In situ monitoring of nonlinear physical aging and anti-aging in polymer-based separation membranes

Abstract

Glassy polymers are systems out of equilibrium, the theoretical description of physical aging effects on polymeric membranes for gas separation has thus far remained elusive. Herein, we introduce an in situ positron annihilation method combined with a series of time-dependent permeability for thermally rearranged polymer (TR-1), polymer with intrinsic microporosity (PIM-1), carbon molecular sieve (CMS) membrane and mixed matrix membrane (PIM-1-C, PIM-1+10wt% COF-316) during the aging process, to provide a fundamental micro-mechanism of relaxation and the form of expression for transport behavior.

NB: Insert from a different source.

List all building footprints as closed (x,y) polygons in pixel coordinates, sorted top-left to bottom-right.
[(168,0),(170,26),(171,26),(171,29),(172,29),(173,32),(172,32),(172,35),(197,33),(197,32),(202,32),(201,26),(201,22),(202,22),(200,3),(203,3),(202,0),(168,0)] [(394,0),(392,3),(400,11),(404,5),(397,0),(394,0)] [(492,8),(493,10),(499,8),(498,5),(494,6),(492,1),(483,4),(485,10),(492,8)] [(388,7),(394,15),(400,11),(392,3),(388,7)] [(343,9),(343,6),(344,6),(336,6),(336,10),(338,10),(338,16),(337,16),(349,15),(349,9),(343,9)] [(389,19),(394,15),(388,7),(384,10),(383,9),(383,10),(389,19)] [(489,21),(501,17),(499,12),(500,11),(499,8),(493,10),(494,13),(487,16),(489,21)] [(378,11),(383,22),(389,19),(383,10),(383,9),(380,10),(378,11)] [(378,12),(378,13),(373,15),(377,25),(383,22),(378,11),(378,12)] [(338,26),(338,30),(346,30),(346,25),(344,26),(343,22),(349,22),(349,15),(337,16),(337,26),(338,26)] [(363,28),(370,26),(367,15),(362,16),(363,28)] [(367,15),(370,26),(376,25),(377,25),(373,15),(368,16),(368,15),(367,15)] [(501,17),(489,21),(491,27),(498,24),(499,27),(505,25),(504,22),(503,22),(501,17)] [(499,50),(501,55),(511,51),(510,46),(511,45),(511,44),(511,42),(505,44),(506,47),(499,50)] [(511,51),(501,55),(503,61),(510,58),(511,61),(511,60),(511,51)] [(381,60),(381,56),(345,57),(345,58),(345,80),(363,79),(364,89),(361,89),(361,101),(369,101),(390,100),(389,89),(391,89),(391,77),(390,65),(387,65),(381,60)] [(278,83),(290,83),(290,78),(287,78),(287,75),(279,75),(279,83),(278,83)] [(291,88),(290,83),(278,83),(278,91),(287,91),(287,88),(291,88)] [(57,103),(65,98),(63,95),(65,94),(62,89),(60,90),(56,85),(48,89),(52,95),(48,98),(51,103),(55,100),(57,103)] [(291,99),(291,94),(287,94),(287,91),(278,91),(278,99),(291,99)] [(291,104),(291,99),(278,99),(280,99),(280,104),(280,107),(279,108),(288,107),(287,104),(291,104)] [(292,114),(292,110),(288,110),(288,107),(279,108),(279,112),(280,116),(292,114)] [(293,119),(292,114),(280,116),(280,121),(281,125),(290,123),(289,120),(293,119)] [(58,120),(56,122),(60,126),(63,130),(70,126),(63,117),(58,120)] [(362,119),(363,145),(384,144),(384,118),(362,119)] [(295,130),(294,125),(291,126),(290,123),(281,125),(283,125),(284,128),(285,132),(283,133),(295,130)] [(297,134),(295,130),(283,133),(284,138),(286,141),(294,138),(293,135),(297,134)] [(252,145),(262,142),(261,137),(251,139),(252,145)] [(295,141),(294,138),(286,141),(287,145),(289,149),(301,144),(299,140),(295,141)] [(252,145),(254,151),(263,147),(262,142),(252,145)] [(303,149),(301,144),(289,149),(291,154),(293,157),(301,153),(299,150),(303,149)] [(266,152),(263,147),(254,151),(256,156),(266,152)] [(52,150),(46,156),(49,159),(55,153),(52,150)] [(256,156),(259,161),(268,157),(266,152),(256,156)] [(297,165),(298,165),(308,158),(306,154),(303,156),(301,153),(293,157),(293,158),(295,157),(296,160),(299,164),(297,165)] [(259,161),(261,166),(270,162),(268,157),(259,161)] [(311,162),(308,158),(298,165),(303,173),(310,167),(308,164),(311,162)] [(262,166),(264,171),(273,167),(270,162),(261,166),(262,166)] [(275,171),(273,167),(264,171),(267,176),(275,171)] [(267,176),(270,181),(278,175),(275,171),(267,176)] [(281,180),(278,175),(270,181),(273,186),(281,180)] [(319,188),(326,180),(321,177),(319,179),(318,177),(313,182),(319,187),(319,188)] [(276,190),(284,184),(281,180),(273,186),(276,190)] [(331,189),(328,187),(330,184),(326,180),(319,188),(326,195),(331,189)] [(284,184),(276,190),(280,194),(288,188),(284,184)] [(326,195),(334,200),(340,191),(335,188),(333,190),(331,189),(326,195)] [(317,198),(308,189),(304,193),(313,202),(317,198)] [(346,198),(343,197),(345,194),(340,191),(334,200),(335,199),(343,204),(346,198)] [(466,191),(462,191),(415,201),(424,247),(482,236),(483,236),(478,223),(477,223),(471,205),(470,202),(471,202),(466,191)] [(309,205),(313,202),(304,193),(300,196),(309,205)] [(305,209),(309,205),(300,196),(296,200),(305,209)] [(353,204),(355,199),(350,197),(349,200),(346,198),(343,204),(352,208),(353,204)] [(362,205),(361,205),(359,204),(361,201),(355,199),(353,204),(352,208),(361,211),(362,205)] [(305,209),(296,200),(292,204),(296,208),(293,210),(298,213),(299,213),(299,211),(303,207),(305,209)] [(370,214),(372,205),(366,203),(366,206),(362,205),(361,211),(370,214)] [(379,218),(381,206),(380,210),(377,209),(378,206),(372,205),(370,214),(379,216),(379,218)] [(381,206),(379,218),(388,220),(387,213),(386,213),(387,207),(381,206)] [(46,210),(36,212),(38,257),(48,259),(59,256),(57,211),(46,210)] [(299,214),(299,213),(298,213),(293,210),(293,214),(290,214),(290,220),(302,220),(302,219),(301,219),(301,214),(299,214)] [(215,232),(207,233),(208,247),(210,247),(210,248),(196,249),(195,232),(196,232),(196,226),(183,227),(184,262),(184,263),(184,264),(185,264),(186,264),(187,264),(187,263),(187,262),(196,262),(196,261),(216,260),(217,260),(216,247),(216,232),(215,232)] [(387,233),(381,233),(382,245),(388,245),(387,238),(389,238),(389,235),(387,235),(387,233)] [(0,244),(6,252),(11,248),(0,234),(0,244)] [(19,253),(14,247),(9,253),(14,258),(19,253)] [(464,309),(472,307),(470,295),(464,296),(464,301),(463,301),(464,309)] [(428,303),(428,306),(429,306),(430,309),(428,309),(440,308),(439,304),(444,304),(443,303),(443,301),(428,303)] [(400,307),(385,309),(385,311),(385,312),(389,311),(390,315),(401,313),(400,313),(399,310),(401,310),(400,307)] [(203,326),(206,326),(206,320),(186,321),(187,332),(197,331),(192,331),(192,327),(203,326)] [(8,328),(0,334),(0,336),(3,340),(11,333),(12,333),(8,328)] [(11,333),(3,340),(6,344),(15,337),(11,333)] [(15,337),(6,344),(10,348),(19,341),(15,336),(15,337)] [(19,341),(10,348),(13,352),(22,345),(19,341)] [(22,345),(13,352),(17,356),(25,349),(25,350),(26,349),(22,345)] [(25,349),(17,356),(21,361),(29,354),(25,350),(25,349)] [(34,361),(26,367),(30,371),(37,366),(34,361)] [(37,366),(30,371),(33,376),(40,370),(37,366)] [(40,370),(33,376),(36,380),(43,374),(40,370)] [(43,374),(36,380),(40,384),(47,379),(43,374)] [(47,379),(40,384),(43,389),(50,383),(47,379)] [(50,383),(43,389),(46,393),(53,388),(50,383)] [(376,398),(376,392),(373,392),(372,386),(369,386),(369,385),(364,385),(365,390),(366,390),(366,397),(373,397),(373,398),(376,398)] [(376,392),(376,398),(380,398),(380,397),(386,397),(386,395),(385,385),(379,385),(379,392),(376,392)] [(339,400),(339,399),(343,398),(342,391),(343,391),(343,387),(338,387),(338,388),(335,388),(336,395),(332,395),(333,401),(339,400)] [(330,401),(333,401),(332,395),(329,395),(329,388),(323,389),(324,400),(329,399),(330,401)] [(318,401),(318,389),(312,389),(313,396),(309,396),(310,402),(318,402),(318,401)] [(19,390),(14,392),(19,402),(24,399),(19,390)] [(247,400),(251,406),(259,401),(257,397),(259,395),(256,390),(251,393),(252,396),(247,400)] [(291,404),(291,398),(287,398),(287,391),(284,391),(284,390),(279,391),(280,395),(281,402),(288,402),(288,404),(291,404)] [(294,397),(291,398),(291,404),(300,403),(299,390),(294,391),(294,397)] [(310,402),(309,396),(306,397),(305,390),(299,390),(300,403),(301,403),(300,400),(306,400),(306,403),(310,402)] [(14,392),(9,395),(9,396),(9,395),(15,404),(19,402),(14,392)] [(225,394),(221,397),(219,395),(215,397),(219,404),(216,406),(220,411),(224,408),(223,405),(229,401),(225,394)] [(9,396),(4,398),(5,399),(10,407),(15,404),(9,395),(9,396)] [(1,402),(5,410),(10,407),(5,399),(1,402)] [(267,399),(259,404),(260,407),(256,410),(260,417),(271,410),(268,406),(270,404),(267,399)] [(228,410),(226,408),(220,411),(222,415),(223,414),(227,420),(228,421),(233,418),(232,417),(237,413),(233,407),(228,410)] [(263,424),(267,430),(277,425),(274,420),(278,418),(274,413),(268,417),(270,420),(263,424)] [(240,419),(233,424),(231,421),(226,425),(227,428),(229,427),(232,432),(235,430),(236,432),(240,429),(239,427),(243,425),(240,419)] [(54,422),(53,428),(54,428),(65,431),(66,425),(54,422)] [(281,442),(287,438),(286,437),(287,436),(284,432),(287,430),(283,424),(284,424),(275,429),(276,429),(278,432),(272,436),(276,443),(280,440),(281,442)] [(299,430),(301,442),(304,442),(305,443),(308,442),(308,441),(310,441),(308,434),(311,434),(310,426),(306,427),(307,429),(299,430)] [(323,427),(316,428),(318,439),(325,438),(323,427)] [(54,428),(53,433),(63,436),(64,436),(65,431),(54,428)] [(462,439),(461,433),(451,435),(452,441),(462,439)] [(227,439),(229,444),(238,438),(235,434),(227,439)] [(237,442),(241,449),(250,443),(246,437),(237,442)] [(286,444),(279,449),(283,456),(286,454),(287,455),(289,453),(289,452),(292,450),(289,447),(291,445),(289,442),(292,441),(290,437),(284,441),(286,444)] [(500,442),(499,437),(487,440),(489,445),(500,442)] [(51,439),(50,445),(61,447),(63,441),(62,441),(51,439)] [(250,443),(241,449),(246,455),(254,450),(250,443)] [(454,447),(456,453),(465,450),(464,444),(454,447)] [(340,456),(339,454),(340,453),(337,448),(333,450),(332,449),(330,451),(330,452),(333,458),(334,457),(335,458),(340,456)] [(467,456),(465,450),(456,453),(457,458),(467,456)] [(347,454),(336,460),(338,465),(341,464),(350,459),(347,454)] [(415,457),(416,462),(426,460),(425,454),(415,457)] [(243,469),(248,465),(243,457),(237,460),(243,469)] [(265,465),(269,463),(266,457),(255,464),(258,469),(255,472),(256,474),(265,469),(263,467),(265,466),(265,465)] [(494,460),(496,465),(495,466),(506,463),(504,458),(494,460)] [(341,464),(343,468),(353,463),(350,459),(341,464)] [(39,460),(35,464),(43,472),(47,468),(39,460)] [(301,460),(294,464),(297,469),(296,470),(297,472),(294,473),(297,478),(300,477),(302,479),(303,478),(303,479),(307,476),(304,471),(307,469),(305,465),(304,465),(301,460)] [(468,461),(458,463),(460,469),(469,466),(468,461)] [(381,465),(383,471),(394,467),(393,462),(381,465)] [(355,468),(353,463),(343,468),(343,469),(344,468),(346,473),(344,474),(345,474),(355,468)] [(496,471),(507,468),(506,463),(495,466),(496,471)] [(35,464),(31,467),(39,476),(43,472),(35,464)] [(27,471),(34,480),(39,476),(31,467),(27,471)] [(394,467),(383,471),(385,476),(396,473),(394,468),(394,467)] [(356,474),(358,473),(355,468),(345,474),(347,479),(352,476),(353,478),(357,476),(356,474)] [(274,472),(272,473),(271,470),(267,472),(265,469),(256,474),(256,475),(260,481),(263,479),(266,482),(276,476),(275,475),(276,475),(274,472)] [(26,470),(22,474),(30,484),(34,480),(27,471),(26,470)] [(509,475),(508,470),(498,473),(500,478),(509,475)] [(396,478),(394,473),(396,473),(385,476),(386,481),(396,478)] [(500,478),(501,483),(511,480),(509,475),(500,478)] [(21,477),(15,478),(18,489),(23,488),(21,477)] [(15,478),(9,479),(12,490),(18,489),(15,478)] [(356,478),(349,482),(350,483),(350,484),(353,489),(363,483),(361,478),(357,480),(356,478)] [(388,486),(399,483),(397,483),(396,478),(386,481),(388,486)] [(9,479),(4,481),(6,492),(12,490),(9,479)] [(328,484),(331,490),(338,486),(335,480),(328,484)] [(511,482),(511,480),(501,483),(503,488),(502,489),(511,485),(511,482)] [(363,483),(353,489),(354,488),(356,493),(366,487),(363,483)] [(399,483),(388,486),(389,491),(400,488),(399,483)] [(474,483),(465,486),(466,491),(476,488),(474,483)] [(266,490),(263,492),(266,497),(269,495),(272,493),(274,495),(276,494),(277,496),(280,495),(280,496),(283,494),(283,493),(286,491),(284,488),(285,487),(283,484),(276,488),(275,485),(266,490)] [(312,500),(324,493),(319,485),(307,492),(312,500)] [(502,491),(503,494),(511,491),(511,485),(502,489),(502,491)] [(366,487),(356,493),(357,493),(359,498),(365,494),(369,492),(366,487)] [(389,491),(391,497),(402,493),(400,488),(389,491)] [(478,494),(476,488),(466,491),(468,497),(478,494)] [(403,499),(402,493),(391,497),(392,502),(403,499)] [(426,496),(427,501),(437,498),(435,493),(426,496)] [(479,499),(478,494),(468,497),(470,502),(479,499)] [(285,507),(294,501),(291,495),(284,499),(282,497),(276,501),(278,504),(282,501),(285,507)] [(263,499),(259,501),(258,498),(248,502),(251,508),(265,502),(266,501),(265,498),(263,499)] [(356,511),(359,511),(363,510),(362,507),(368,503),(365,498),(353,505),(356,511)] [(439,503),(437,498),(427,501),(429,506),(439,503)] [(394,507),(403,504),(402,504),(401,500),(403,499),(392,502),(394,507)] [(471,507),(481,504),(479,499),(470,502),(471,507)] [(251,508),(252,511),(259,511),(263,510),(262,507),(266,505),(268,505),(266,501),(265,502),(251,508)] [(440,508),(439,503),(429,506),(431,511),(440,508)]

The challenging issues of accurate quantifying free volume and defining that in terms of measurable quantity have been addressed. The results indicate that the aging dynamics follow a stretched exponential decay function. Physical aging in PIM-1 differs from TR-1, as the different molding methods. Compared to semi-rigid polymer materials, CMS membranes exhibit the most demanding size-sensitive pairs due to their ultra-microporous structure during the densification process. The restricted diffusion of larger gases leads to irregular transport behavior, resulting in enhanced selectivity in aged membranes. Furthermore, a comprehensive understanding of the anti-aging process based on confinement effect is also monitored.